Controversy followed news of his death, as some PAS members praised Lofti as a martyr. But PAS president Hadi Awang urged party officials to avoid making pro-militant statements.
Segambut sub-district MP Lim Lip Eng, of the Democratic Action Party (DAP), struck a similar note.
"Lotfi's death can cause confusion among members over the party's political views on militancy and violence," Lim told Khabar Southeast Asia. "Our country has said clearly that we are against violence conducted by ISIS."
He said PAS and all other Malaysian parties must be careful not to show support for militant organisations or people. "Violence is not the spirit of our country. We want Malaysia to continue to be a peaceful country and pursue its growing democracy," said Lim.

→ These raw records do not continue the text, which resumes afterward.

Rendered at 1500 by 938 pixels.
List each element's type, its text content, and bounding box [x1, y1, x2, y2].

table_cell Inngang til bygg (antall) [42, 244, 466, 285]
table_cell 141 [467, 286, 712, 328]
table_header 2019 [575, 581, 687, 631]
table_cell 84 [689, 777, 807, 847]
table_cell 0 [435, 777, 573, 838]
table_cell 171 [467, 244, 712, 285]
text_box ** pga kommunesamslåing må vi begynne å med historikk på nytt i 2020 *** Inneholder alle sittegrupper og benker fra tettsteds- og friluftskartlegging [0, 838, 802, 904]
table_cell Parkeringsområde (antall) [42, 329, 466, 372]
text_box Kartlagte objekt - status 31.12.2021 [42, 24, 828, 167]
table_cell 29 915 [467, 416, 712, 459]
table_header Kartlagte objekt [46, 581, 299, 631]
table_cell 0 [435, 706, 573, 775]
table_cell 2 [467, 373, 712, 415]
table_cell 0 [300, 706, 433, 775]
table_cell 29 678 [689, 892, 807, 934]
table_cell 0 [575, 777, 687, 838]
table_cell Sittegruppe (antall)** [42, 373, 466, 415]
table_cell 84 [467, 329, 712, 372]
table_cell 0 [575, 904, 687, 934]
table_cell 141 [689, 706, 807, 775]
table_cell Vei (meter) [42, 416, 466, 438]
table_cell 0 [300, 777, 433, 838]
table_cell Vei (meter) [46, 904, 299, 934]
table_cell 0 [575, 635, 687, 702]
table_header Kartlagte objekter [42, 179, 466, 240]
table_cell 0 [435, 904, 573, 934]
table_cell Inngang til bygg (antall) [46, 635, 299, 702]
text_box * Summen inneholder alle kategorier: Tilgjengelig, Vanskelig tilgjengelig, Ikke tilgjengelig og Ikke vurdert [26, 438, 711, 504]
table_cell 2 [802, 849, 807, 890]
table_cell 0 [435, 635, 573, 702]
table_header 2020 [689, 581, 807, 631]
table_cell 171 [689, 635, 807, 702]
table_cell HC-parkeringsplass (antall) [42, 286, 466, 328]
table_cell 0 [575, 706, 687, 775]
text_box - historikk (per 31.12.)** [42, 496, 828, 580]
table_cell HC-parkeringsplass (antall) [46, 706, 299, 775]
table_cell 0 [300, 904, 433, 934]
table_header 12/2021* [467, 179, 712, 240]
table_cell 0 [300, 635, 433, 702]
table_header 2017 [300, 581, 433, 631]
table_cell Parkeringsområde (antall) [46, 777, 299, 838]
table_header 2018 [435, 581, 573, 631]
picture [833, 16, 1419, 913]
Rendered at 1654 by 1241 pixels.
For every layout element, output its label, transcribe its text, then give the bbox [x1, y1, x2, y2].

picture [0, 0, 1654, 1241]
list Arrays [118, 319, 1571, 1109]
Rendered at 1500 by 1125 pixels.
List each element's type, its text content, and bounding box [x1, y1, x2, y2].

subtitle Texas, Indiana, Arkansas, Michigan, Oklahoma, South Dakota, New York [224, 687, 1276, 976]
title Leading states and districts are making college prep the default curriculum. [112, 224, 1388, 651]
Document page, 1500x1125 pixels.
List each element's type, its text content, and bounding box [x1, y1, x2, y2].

Lotfi was the latest Malaysian mortally injured in the Syrian war zone , according to The Star. Jihadist Mohammad Fadhlan Shahidi, 21, was killed in the same September 9th missile strike.
Zainan Harith was killed in Hama on August 19th. In Iraq, Malaysian citizen Ahmad Tarmimi Maliki reportedly died in a May 26th suicide bombing mission in Al-Anbar Province.
Defending the homeland
The exact number of Malaysians travelling to the Middle East to fight for ISIS or other militant groups remains unclear. Ayob Khan Mydin , deputy counter-terrorism chief for the Royal Malaysian Police (RMP), said his department is working to nail down that figure.
Kuala Lumpur resident Firmansyah "Firman" Rosyid wants to see Malaysia do more to fight ISIS.
"I think Malaysia should support joint co-operation to combat ISIS," Firman, 29, told Khabar.
"If countries in the Middle East and elsewhere are united against them, then ISIS can be defeated. These are really crucial issues. I think the Malaysian government has been doing an extraordinary job in preventing more Malaysians from waging jihad, but more action is required."